Monday, June 24, 2013

the first LGBT community

`When I think of a community I think of  two things. One is a physical place where people live, work, shop,etc. and have some kind of organized civic system. The other is a group of people who don't necessarily live close together, it could even be national, but have a shared set of values, goals, identities and life-styles. So, for LGBT's the closest thing to the former definition of community in the 19th century was none other than San Francisco.
    From it's very beginning San Francisco was an ''outlaw'' town and it's history of tolerance for LGBT's goes back to it's beginning, too. This tolerance for LGBT's stemmed from a relaxed attitude toward any illegal activities. It was a male dominated city for most of the 19th century with a high percentage of racial and ethnic diversity. But there was a lot of racial tension and prejudice and there was a slave trade going on, too. People were being kidnapped and forced into seamanship or taken to China for slave labor. If you were taken you were ''shanghaied.''
    People, mostly men, flocked there in 1849-50 looking for gold and the population kept growing from then on. The cities tolerance of same-gender love and different forms of gender expression stemmed from it's constantly changing social demographics. In 1850 same-sex dancing and what we call ''drag shows'' were common and considered acceptable. This is not to say that LGBT's could walk down the street holding hands and there were no legal protections.

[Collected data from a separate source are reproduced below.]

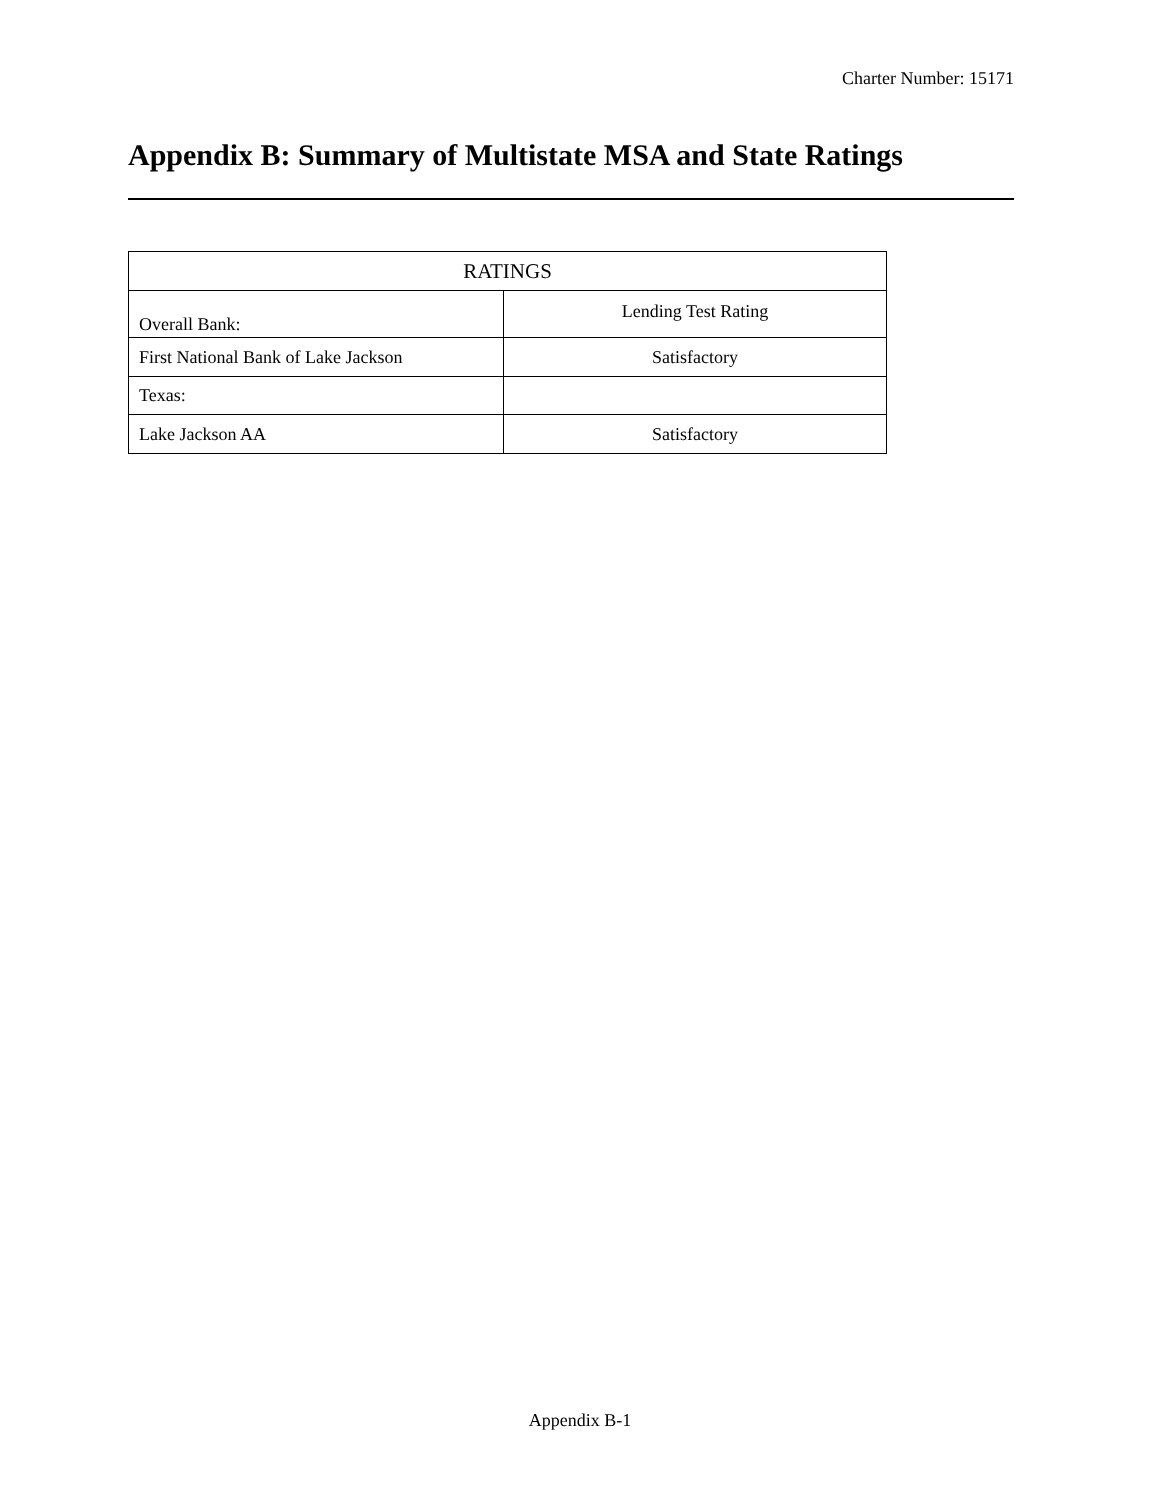Charter Number: 15171
Appendix B: Summary of Multistate MSA and State Ratings
| RATINGS | |
| --- | --- |
| Overall Bank: | Lending Test Rating |
| First National Bank of Lake Jackson | Satisfactory |
| Texas: | |
| Lake Jackson AA | Satisfactory |
Appendix B-1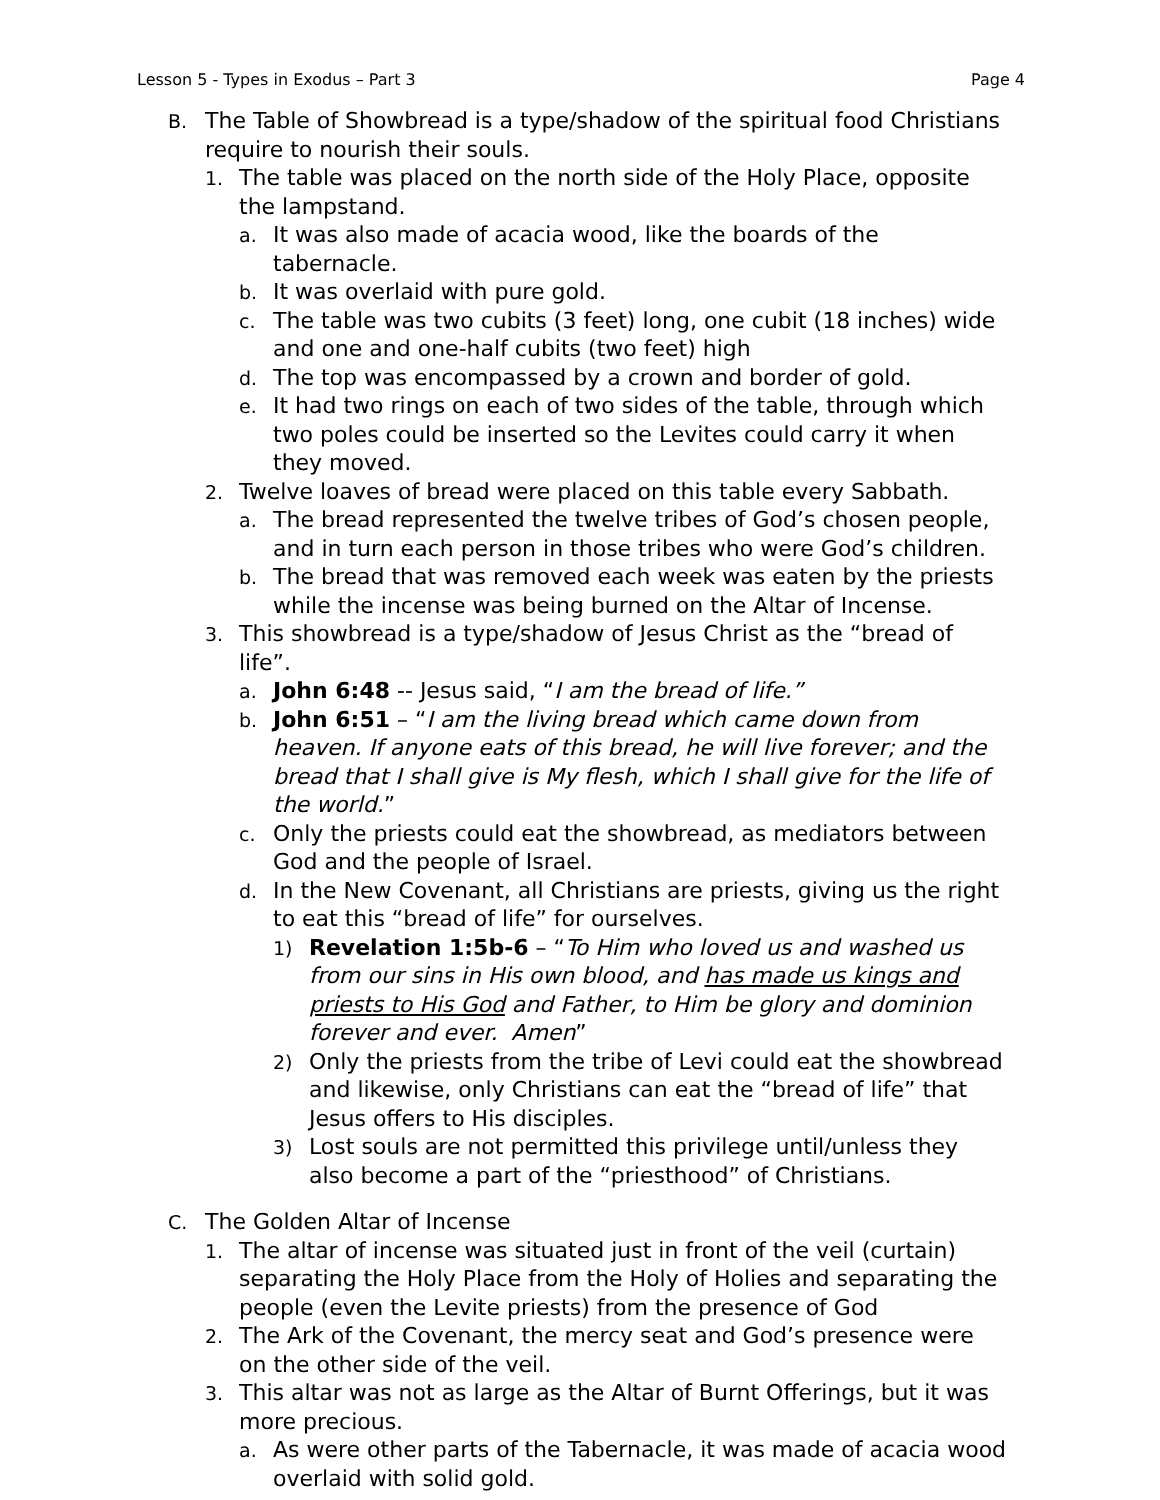Lesson 5 - Types in Exodus – Part 3 Page 4
B.
The Table of Showbread is a type/shadow of the spiritual food Christians require to nourish their souls.
1.
The table was placed on the north side of the Holy Place, opposite the lampstand.
a.
It was also made of acacia wood, like the boards of the tabernacle.
b.
It was overlaid with pure gold.
c.
The table was two cubits (3 feet) long, one cubit (18 inches) wide and one and one-half cubits (two feet) high
d.
The top was encompassed by a crown and border of gold.
e.
It had two rings on each of two sides of the table, through which two poles could be inserted so the Levites could carry it when they moved.
2.
Twelve loaves of bread were placed on this table every Sabbath.
a.
The bread represented the twelve tribes of God’s chosen people, and in turn each person in those tribes who were God’s children.
b.
The bread that was removed each week was eaten by the priests while the incense was being burned on the Altar of Incense.
3.
This showbread is a type/shadow of Jesus Christ as the “bread of life”.
a.
John 6:48 -- Jesus said, “I am the bread of life.”
b.
John 6:51 – “I am the living bread which came down from heaven. If anyone eats of this bread, he will live forever; and the bread that I shall give is My flesh, which I shall give for the life of the world.”
c.
Only the priests could eat the showbread, as mediators between God and the people of Israel.
d.
In the New Covenant, all Christians are priests, giving us the right to eat this “bread of life” for ourselves.
1)
Revelation 1:5b-6 – “To Him who loved us and washed us from our sins in His own blood, and has made us kings and priests to His God and Father, to Him be glory and dominion forever and ever. Amen”
2)
Only the priests from the tribe of Levi could eat the showbread and likewise, only Christians can eat the “bread of life” that Jesus offers to His disciples.
3)
Lost souls are not permitted this privilege until/unless they also become a part of the “priesthood” of Christians.
C.
The Golden Altar of Incense
1.
The altar of incense was situated just in front of the veil (curtain) separating the Holy Place from the Holy of Holies and separating the people (even the Levite priests) from the presence of God
2.
The Ark of the Covenant, the mercy seat and God’s presence were on the other side of the veil.
3.
This altar was not as large as the Altar of Burnt Offerings, but it was more precious.
a.
As were other parts of the Tabernacle, it was made of acacia wood overlaid with solid gold.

    There is a school of thought, and I personally agree with it, that says LGBT communities thrive in economies/environments where income is not dependent on the family unit or ''family farm'' for survival. Most 19th century Americans lived on family farms. People who lived in urban areas had to work in trades but most, if not all, other cities enforced their sodomy laws. There was no same-sex dancing and drag shows in the Eastern cities. But if you couple independent labor with a relaxed attitude toward ''sodomy'' and gender expression it makes sense that some semblance of an LGBT community would blossom.